### ÜBUNGSAUFGABEN
• A. Zähle alle Anzeichen auf, die der Bericht zum Karfreitag in Passau für die Stille dieses Tages nennt.
• B. Fasse den Absatz „Still wird dieser Tag begangen“ aus dem Bericht zum Karfreitag in Passau als kurze Liste zusammen, ohne seine wichtigsten Angaben wegzulassen.
• C. Führe den Bericht zum Karfreitag in Passau nach seinem letzten Satz weiter.

### TEXTAUSZUG
________________

Am Karfreitag versammelten sich viele Gläubige im Hohen Dom zu Passau, um gemeinsam mit Bischof Dr. Stefan Oster dem Leiden und Sterben Jesu Christi zu gedenken. In der Liturgie enthüllte Bischof Stefan das Kreuz und lud alle Gläubigen zur Kreuzverehrung sowie zum Gebet für Kirche und Welt ein.
Still wird dieser Tag begangen, sehr still. Nicht nur, dass die Geschäfte geschlossen sind und ein Tanzverbot besteht, auch die Orgel und die Kirchenglocken sind seit dem Gloria der Gründonnerstagsmesse verstummt. Am Karfreitag gedenken weltweit Christen des Kreuzestodes Jesu Christi. Zur Todesstunde des Gottessohnes um 15 Uhr gedenken sie seines Leidens und Sterbens. So feierten auch in Passau viele Gläubige im Hohen Dom gemeinsam mit Bischof Stefan die Karfreitagsliturgie.

________________

(Gespeicherte Dateneinträge)
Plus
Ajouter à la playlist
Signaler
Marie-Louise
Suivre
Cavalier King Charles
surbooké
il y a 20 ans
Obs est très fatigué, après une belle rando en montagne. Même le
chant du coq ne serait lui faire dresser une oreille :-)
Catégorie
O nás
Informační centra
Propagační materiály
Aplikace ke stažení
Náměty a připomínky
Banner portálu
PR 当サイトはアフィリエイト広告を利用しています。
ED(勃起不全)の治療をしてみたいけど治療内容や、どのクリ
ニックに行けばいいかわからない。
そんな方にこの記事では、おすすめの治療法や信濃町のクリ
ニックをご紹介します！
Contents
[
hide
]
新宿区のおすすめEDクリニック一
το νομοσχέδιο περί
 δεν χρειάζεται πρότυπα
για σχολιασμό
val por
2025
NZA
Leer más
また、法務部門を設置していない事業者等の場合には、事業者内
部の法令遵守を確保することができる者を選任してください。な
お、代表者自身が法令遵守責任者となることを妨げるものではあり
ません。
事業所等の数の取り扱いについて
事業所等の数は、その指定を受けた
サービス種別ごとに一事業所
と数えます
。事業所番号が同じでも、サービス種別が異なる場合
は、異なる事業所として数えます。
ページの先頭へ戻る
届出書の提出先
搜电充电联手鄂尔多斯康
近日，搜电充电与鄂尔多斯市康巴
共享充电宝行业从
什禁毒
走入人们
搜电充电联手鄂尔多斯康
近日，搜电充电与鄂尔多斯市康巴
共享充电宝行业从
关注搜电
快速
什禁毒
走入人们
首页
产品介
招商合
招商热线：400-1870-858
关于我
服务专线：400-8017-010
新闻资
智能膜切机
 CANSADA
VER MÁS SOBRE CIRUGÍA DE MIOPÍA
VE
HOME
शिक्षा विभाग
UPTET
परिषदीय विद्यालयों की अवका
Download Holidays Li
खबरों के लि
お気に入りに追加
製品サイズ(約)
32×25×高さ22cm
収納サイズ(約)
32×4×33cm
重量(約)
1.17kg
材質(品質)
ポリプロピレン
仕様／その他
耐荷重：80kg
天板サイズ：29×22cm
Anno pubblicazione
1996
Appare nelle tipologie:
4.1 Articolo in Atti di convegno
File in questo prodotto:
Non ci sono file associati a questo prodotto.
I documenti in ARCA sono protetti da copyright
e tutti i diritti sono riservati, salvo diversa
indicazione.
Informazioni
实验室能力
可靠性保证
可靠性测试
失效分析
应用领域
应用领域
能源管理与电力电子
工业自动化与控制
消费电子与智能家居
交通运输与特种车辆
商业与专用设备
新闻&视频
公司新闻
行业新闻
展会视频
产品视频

________________

### LÖSUNGEN
• A.
- Die Geschäfte sind geschlossen.
- Es besteht ein Tanzverbot.
- Die Orgel ist verstummt.
- Die Kirchenglocken sind verstummt.

• B.
- Der Karfreitag ist ein sehr stiller Tag: Die Geschäfte sind geschlossen, und es gilt ein Tanzverbot.
- Orgel und Kirchenglocken schweigen seit dem Gloria der Gründonnerstagsmesse.
- Christen weltweit gedenken des Kreuzestodes Jesu Christi, um 15 Uhr, zur Todesstunde, seines Leidens und Sterbens.
- In Passau feierten viele Gläubige mit Bischof Stefan die Karfreitagsliturgie im Hohen Dom.

• C.
In seiner Predigt ging Bischof Stefan Oster den Fragen nach, ob Jesus eigentlich gewusst habe, welches Leiden und welcher Tod auf ihn warte und wie der Mensch authentisch werde. Oster zeigte auf, dass Jesus in der Welt war — mit ganzem Herzen. Zugleich betonte der Bischof: „Wir spüren aber auch, dass er mit einem anderen Herzen — verstanden als die Mitte der Person — unterwegs ist.“ Auf die Frage, was das Herz Jesu vom menschlichen Herzen unterscheide, machte der Bischof deutlich, dass das der Menschen verschiedene Verwundungen, Stolz, weniger Authentizität, den Wunsch, anderen zu gefallen und gesehen zu werden in sich trage. Dies erkenne er bei Jesus nicht. Grund dafür sei, dass Jesus ganz aus dem Vater lebe. Daher tue er immer das Richtige — aus der Wahrheit. Deutlich sehe man dies in den Dialogen der Passion, in welchen er aus der Wahrheit und aus der Liebe spreche, oder in den Schilderung der Begegnung zwischen den Tempeldienern und Jesus: Diese fühlten sich überführt und konnten ihn nicht ohne Weiteres festnehmen, ergriffen davon, noch nie einen Menschen so sprechen gehört zu haben. „Und bereits hier habe Jesus in aller Deutlichkeit gespürt, was ihm entgegenkommt“, so Bischof Stefan.
„Wenn man nicht bereit ist, sich zu ergeben, hält man diese Gegenwart nicht aus.”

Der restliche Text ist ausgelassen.